Personally, I think the issue at hand is not how woke literature is becoming, but instead, how ham-fisted it is at times. A single forced scene can ruin a book. A single Straw Man argument derails the entire piece. A single bad “coming to faith moment” injects a lens of cringe in a poorly executed Christian Faith movie. Should we consume these ruined stories? There are plenty of examples of “propaganda” or satire done right, due to skill, nuance, or timely-ness (Animal Farm immediately comes to mind.)
Is your suggestion is that we neither boycott, nor enter healthy criticism? Secular messaging has been implicit in all books printed since, well… the printing press. How do you suggest then, that we interact?
-Andrew D Meredith
Thanks for commenting with these great thoughts. Sorry that I didn’t see this comment earlier! I am completely in favor of engaging in healthy criticism with works containing secular themes–and hopefully that came out in these articles. My intended takeaway is that readers would feel the freedom to engage thoughtfully (and at times critically!) with works instead of wondering if it’s more “spiritual” to boycott works of contrary material.
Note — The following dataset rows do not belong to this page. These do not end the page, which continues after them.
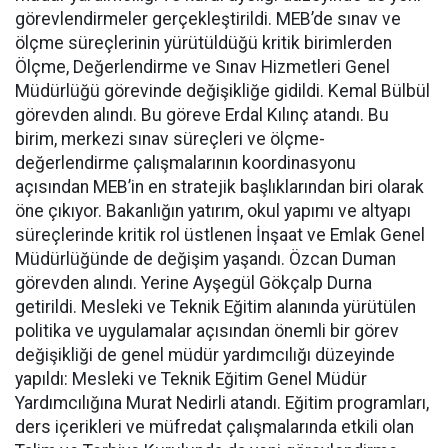
görevlendirmeler gerçekleştirildi. MEB’de sınav ve
ölçme süreçlerinin yürütüldüğü kritik birimlerden
Ölçme, Değerlendirme ve Sınav Hizmetleri Genel
Müdürlüğü görevinde değişikliğe gidildi. Kemal Bülbül
görevden alındı. Bu göreve Erdal Kılınç atandı. Bu
birim, merkezi sınav süreçleri ve ölçme-
değerlendirme çalışmalarının koordinasyonu
açısından MEB’in en stratejik başlıklarından biri olarak
öne çıkıyor. Bakanlığın yatırım, okul yapımı ve altyapı
süreçlerinde kritik rol üstlenen İnşaat ve Emlak Genel
Müdürlüğünde de değişim yaşandı. Özcan Duman
görevden alındı. Yerine Ayşegül Gökçalp Durna
getirildi. Mesleki ve Teknik Eğitim alanında yürütülen
politika ve uygulamalar açısından önemli bir görev
değişikliği de genel müdür yardımcılığı düzeyinde
yapıldı: Mesleki ve Teknik Eğitim Genel Müdür
Yardımcılığına Murat Nedirli atandı. Eğitim programları,
ders içerikleri ve müfredat çalışmalarında etkili olan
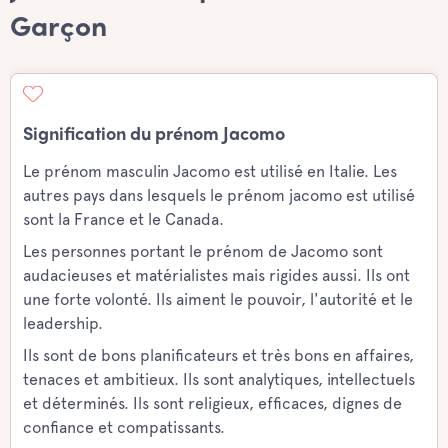
Garçon
Signification du prénom Jacomo
Le prénom masculin Jacomo est utilisé en Italie. Les
autres pays dans lesquels le prénom jacomo est utilisé
sont la France et le Canada.
Les personnes portant le prénom de Jacomo sont
audacieuses et matérialistes mais rigides aussi. Ils ont
une forte volonté. Ils aiment le pouvoir, l'autorité et le
leadership.
Ils sont de bons planificateurs et très bons en affaires,
tenaces et ambitieux. Ils sont analytiques, intellectuels
et déterminés. Ils sont religieux, efficaces, dignes de
confiance et compatissants.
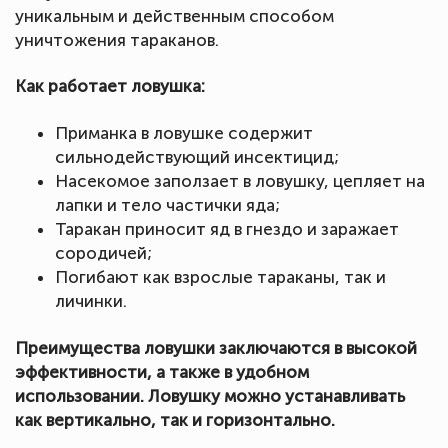
уникальным и действенным способом
уничтожения тараканов.
Как работает ловушка:
Приманка в ловушке содержит
сильнодействующий инсектицид;
Насекомое заползает в ловушку, цепляет на
лапки и тело частички яда;
Таракан приносит яд в гнездо и заражает
сородичей;
Погибают как взрослые тараканы, так и
личинки.
Преимущества ловушки заключаются в высокой
эффективности, а также в удобном
использовании. Ловушку можно устанавливать
как вертикально, так и горизонтально.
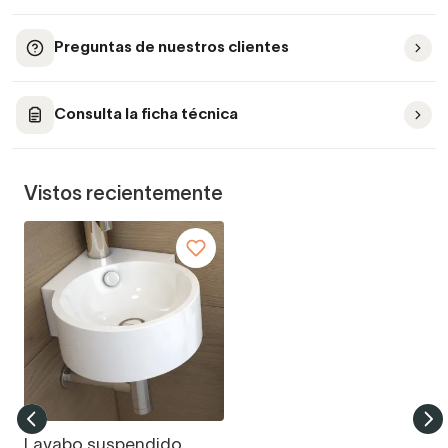
Preguntas de nuestros clientes
Consulta la ficha técnica
Vistos recientemente
Lavabo suspendido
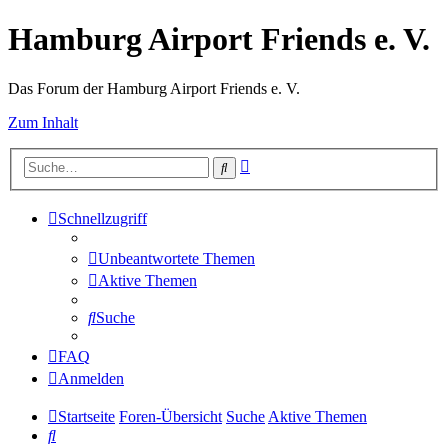
Hamburg Airport Friends e. V.
Das Forum der Hamburg Airport Friends e. V.
Zum Inhalt
Erweiterte
Suche
Suche
Schnellzugriff
Unbeantwortete Themen
Aktive Themen
Suche
FAQ
Anmelden
Startseite
Foren-Übersicht
Suche
Aktive Themen
Suche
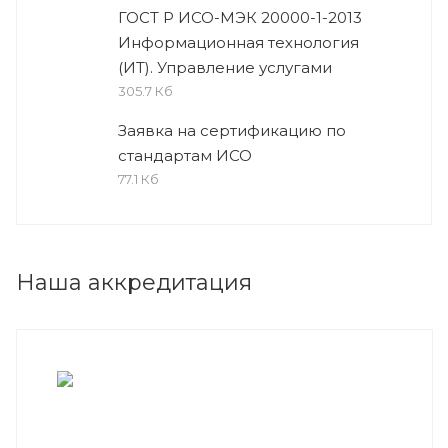
ГОСТ Р ИСО-МЭК 20000-1-2013
Информационная технология
(ИТ). Управление услугами
305.7 Кб
Заявка на сертификацию по
стандартам ИСО
77.1 Кб
Наша аккредитация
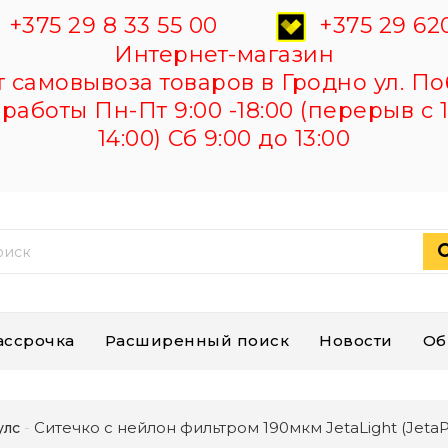
+375 29 8 33 55 00
+375 29 620
Интернет-магазин
самовывоза товаров в Гродно ул. По
работы Пн-Пт 9:00 -18:00 (перерыв с 1
14:00) Сб 9:00 до 13:00
ассрочка
Расширенный поиск
Новости
Об
Ситечко с нейлон фильтром 190мкм JetaLight (JetaP
улс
I do agree that if someone has particular struggles with a specific sin, avoiding media that could encourage that would be a prudent approach. And I would also agree that it’s possible to get too wrapped up in the world of secular media–a balance between that and works that are more directly spiritually edifying is needed in this world.
This article was originally written as a solo article, and when we split it in two due to space concerns, I think there were a few trains of thought that got a bit muddied in the process of splitting it. But hopefully that helps to explain what I’m arguing for here!